This disclosure relates generally to cooling within a gas turbine engine and, more particularly, to cooling leading edges of components aft of variable vanes.
Gas turbine engines are known and, typically, include a fan delivering air into a bypass duct as propulsion air and to be utilized to cool components. The fan also delivers air into a core engine where it is compressed in a compressor. The compressed air is then delivered into a combustion section where it is mixed with fuel and ignited. Products of the combustion pass downstream over turbine rotors, driving them to rotate.
Some portions of the gas turbine engine can include variable vanes. As known, adjusting the variable vanes alters flow through the gas turbine engine and can improve overall engine performance. Adjusting variable vanes alters flow to the blades aft the variable vanes, which changes the position and characteristic shape of the stagnation point along the surface. This changes the areas of the blades having the highest heat transfer coefficients.

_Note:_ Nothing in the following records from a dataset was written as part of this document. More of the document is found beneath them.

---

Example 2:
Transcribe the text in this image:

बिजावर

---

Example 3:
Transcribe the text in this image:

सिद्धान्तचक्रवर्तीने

More specifically, actuation of the variable vanes alters the inlet angle to the downstream blades can alter the stagnation location from positive incidence (pressure side stagnation location), neutral incidence (leading edge stagnation location), to negative incidence (suction side stagnation location). The heat transfer coefficients located at a stagnation point of the flow over blades downstream the variable vanes can be 1.5 to 2 times greater than the heat transfer coefficients on the other portions of the blade surface. Thus, aside from aerodynamic ramifications of this change in stagnation location, cooling the blades downstream of variable vanes becomes problematic, especially at the leading edge.